- _What to do_: Exactly one number should make up the answer: how many lines of the listing contain the string "yalnızca".

**** Data section ****

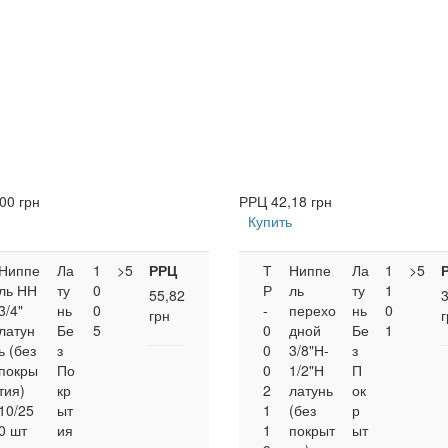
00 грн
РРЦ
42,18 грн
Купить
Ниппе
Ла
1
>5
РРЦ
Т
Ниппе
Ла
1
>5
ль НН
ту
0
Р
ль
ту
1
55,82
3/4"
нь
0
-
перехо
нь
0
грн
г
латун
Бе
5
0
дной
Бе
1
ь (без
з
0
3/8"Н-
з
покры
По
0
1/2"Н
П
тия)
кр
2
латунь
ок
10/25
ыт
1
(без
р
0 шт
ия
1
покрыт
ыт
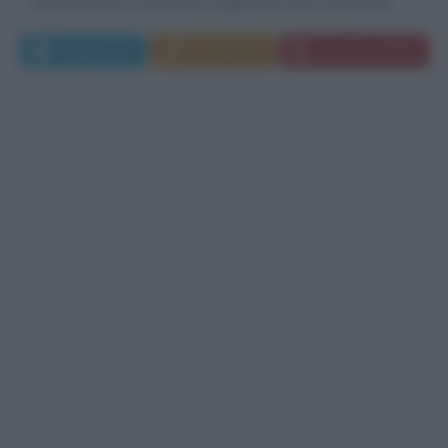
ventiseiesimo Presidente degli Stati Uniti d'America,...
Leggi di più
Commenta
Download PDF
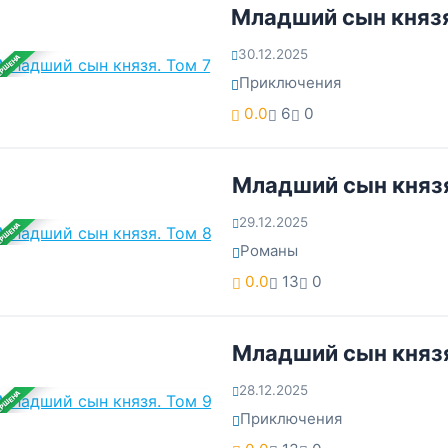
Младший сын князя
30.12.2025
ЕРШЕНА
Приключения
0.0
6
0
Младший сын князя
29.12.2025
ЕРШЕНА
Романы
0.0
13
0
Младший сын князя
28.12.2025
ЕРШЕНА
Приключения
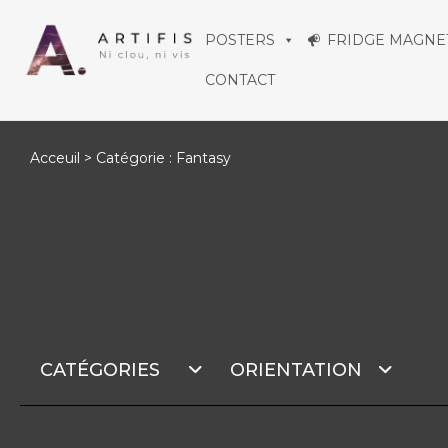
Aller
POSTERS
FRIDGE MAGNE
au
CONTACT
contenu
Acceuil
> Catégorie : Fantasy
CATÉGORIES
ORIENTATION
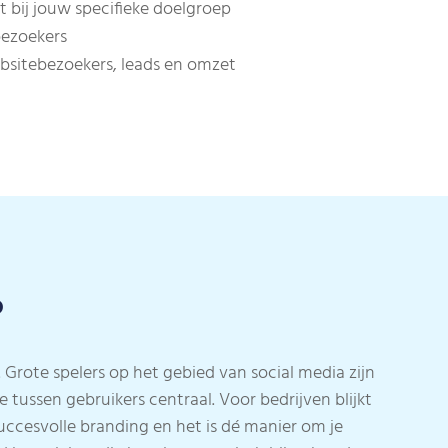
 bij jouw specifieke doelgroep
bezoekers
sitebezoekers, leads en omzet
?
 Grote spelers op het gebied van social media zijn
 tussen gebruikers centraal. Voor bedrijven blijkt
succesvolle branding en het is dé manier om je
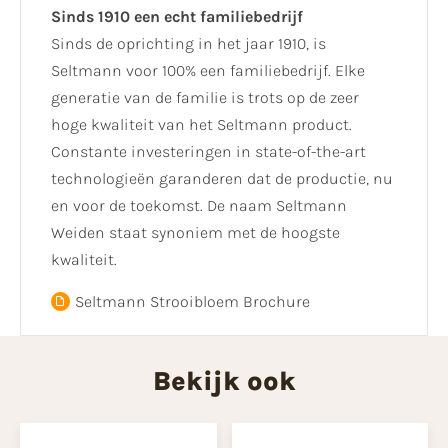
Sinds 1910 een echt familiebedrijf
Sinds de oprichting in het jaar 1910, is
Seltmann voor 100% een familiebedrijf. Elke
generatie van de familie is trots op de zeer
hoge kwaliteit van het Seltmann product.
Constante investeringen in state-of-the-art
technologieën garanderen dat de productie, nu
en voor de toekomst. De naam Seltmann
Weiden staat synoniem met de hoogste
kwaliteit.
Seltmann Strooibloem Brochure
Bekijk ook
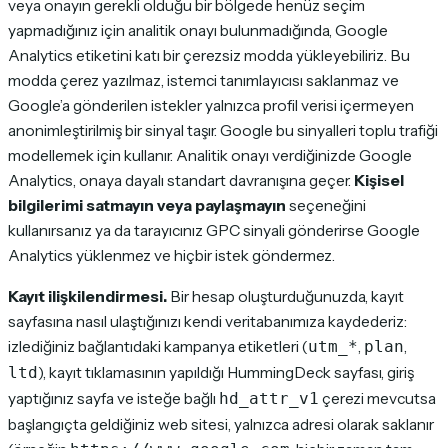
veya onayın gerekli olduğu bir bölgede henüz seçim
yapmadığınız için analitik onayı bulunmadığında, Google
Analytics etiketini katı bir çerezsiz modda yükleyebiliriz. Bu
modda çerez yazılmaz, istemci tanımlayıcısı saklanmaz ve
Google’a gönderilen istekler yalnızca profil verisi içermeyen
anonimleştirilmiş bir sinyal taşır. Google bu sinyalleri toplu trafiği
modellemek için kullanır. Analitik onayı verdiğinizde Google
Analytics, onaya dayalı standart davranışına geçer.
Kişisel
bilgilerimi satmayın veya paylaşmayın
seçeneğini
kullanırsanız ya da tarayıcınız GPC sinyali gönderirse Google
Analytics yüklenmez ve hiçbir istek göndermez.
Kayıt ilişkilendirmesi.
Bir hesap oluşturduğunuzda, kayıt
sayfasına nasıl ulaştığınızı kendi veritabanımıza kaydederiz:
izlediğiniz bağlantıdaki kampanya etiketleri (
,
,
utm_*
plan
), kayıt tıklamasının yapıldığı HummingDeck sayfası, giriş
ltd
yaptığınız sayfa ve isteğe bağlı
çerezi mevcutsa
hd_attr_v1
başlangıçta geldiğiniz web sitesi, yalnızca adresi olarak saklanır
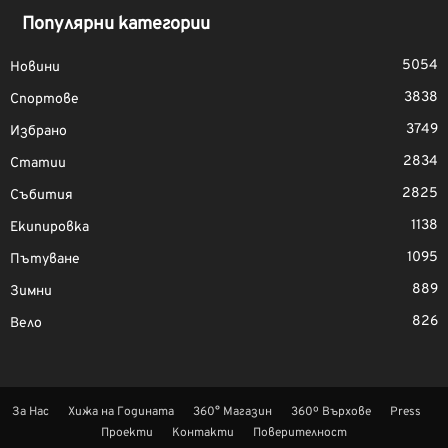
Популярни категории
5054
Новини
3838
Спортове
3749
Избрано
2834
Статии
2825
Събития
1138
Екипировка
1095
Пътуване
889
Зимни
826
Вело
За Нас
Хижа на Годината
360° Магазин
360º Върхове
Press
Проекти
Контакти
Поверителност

****

- _Result of the exercise_: 2